Contact with Children

The nature and frequency of contact with children are governed by the potential risk to a child (see Levels of Risk above) and the service provided.

Intake workers and case managers must see a child, that is, have direct face-to-face contact, to ensure the child is safe and receives appropriate services in relation to the following case management and service activities:
  • Conducting a safety assessment to determine if a child is or might be in need of protection (see Intake Module and Standard 11 in Section 1.1.1, Intake).
  • Apprehending a child in need of protection (see Standard 17 in Section 1.1.1, Intake).
  • Assessing the risk to and needs of the child to determine what agency services or interventions are required (see Child Assessment standards in Section 1.1.2, Assessment).
  • Involving a child in the planning process to help the child accept a service or prepare for a placement (see Care Plan standards in Section 1.1.3, Planning).
  • Home visits with a family assessed as high or medium risk to ensure the safety and well-being of children in the home (see Standard 2 in Section 1.1.4, Service Provision).
  • Leaving a child found to be in need of protection in the family home or returning a child to the home (see Standard 5 in Section 1.3.1, Child Protection Services).
  • Contact with a child in care placed in a place of safety, foster home, group home, treatment centre or other child care facility (see Standard 3 in Section 1.1.4, Service Provision and Section 1.4.4, Care and Supervision.
  • Placing or moving a child in care (see Section 1.4.1, Child Placement Services), Section 1.5.3, Foster Home Placements, and Section 1.5.6, Removing Foster Children).
  • Pre-placement visits to and placement of a permanent ward for adoption in an adoption home (see Section 1.6.2, Services to Children)
  • Assessing a child’s progress in an adoption home during the supervisory or probationary period (see Section 1.6.3, Services to Adoptive Applicants)
In the case of a child protection emergency, when time or distance prevents immediate face-to-face contact with a child, an intake worker or case manager may rely on the police, a health professional, school authority or community service provider to see the child and to confirm by email or telephone that the child was seen (see Standard 13 in Section 1.1.1, Intake and Use of Collateral Service Providers in Section 1.3.1, Child Protection Services). For example:
  • Circumstances require the police to apprehend a child pursuant to subsection 21(1) of The Child and Family Services Act prior to reporting the matter to a child and family services agency.
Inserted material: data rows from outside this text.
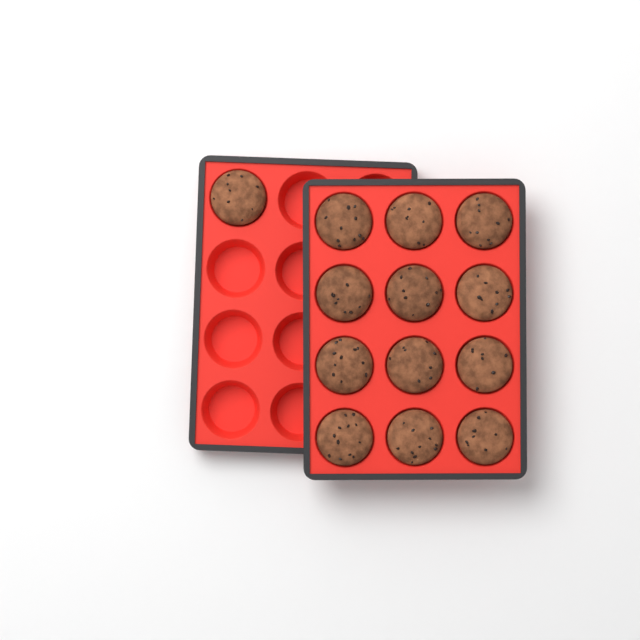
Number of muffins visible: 13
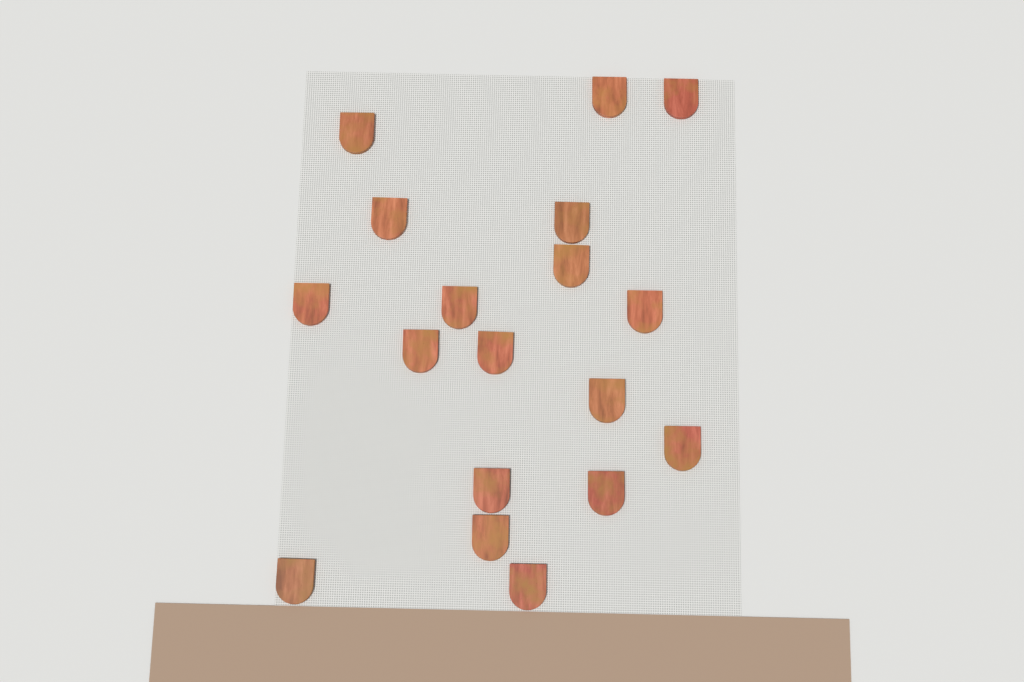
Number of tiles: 18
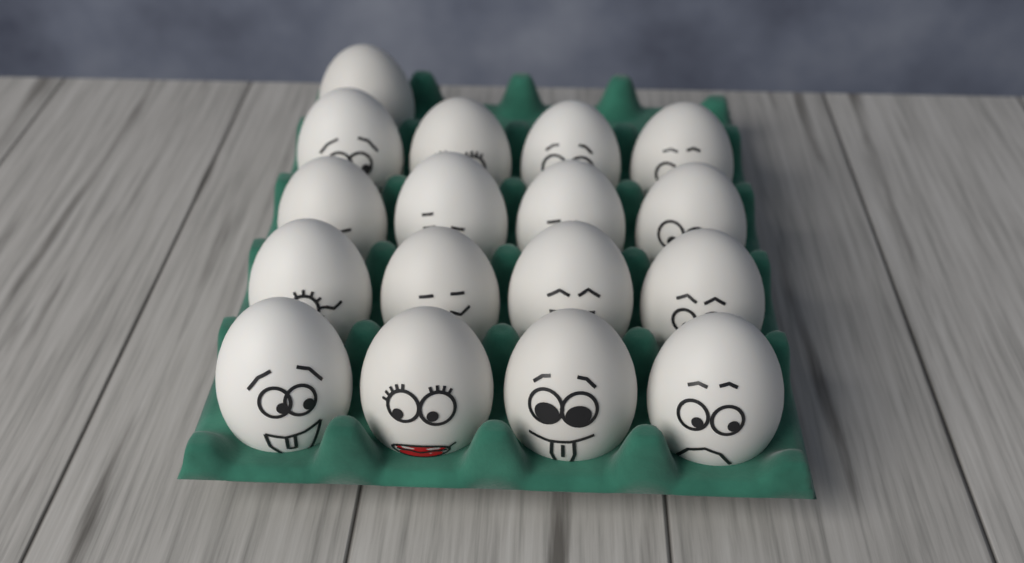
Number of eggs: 17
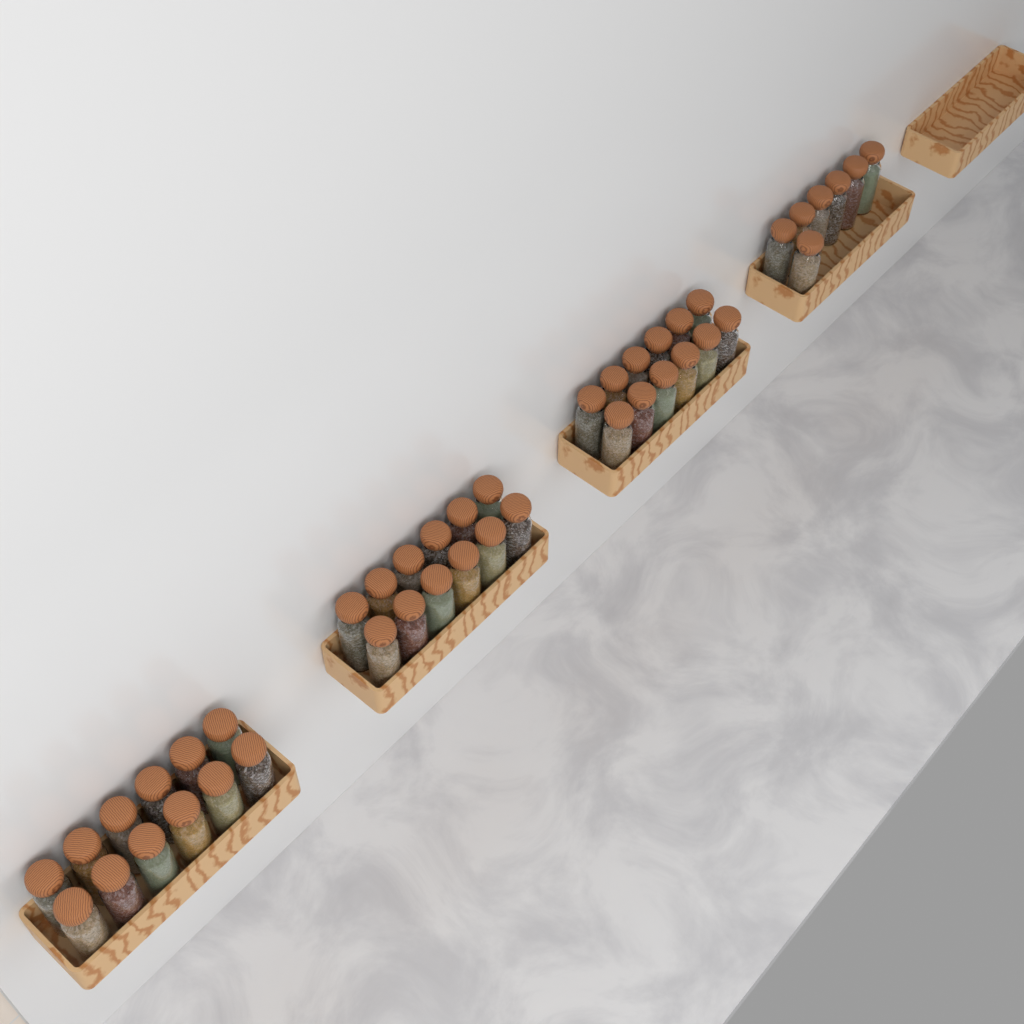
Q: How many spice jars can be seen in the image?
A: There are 43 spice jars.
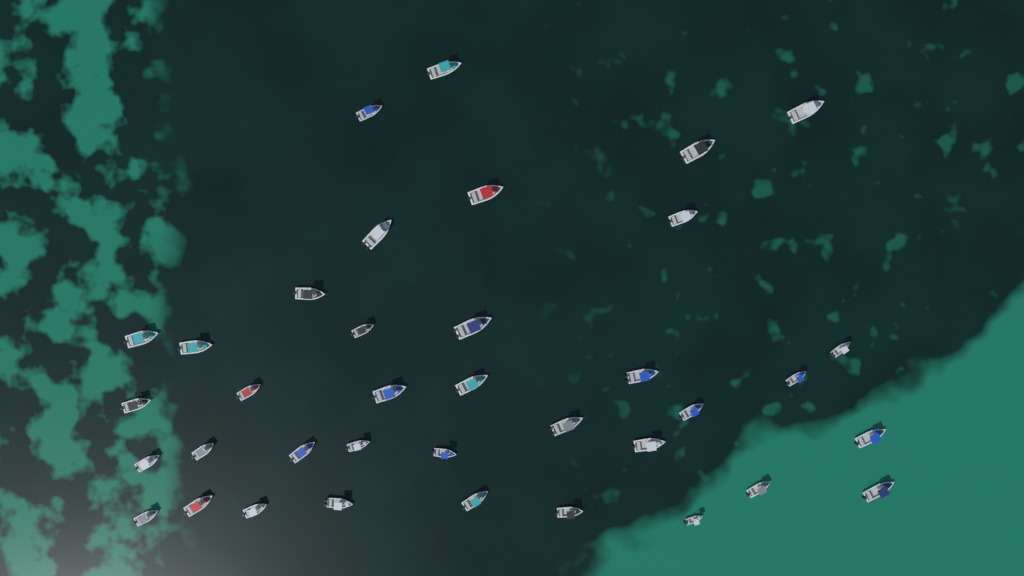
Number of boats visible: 37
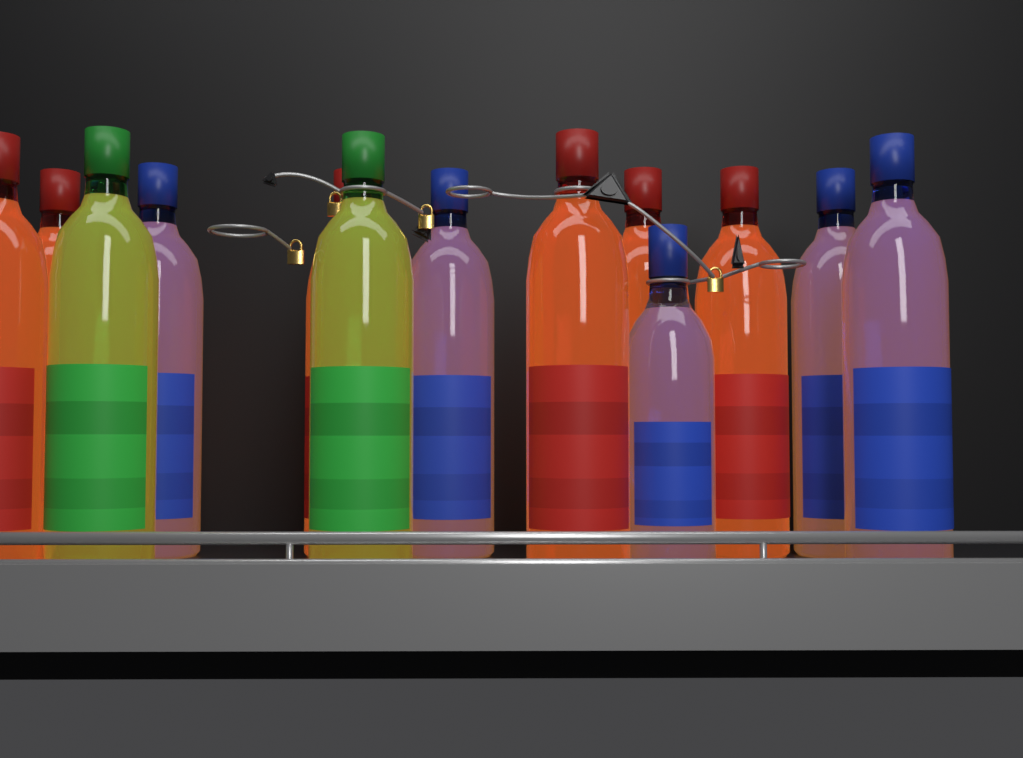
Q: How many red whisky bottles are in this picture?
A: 6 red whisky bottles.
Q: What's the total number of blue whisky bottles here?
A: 5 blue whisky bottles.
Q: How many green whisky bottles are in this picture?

  • An admitting nurse in a hospital some distance from the office of a designated intake agency reports admitting a child suspected of being physically and sexual abused and recommends the agency intervene to protect the child.
  • In the course of conducting a child protection investigation, an agency is told that one of the children is staying with a relative or friend some distance away. The agency may rely on a school teacher in the community where the relative or friend resides to confirm the information.